» **DIRECTIONS FOR THIS TASK**: Reproduce every text line in the records below verbatim, omitting the pictures.

» **EXTRACTED RECORDS**:
• • •

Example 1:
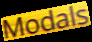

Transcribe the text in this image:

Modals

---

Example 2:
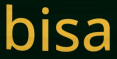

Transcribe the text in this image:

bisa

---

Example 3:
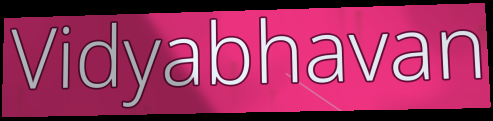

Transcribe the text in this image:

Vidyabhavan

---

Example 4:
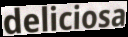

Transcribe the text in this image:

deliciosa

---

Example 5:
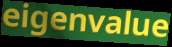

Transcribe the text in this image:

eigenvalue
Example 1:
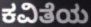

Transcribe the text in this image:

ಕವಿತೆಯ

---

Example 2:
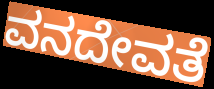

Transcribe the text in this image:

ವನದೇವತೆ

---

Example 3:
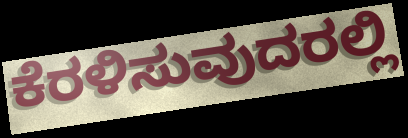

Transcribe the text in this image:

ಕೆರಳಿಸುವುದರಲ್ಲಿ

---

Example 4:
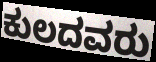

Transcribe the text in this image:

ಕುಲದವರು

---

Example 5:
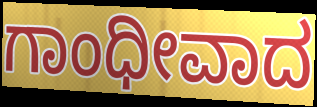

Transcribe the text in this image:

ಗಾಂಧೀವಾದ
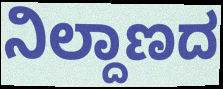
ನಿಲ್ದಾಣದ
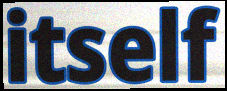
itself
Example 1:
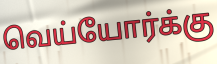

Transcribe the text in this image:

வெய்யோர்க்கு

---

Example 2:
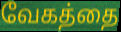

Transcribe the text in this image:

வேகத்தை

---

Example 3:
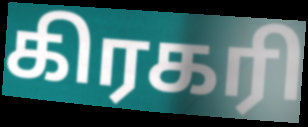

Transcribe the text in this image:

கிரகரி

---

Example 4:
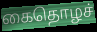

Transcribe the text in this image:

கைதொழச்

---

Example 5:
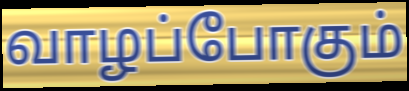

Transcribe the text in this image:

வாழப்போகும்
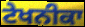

• • •

» **RESPONSE**:
Example 1:

Transcribe the text in this image:

Modals

---

Example 2:

Transcribe the text in this image:

bisa

---

Example 3:

Transcribe the text in this image:

Vidyabhavan

---

Example 4:

Transcribe the text in this image:

deliciosa

---

Example 5:

Transcribe the text in this image:

eigenvalue
Example 1:

Transcribe the text in this image:

ಕವಿತೆಯ

---

Example 2:

Transcribe the text in this image:

ವನದೇವತೆ

---

Example 3:

Transcribe the text in this image:

ಕೆರಳಿಸುವುದರಲ್ಲಿ

---

Example 4:

Transcribe the text in this image:

ಕುಲದವರು

---

Example 5:

Transcribe the text in this image:

ಗಾಂಧೀವಾದ
ನಿಲ್ದಾಣದ
itself
Example 1:

Transcribe the text in this image:

வெய்யோர்க்கு

---

Example 2:

Transcribe the text in this image:

வேகத்தை

---

Example 3:

Transcribe the text in this image:

கிரகரி

---

Example 4:

Transcribe the text in this image:

கைதொழச்

---

Example 5:

Transcribe the text in this image:

வாழப்போகும்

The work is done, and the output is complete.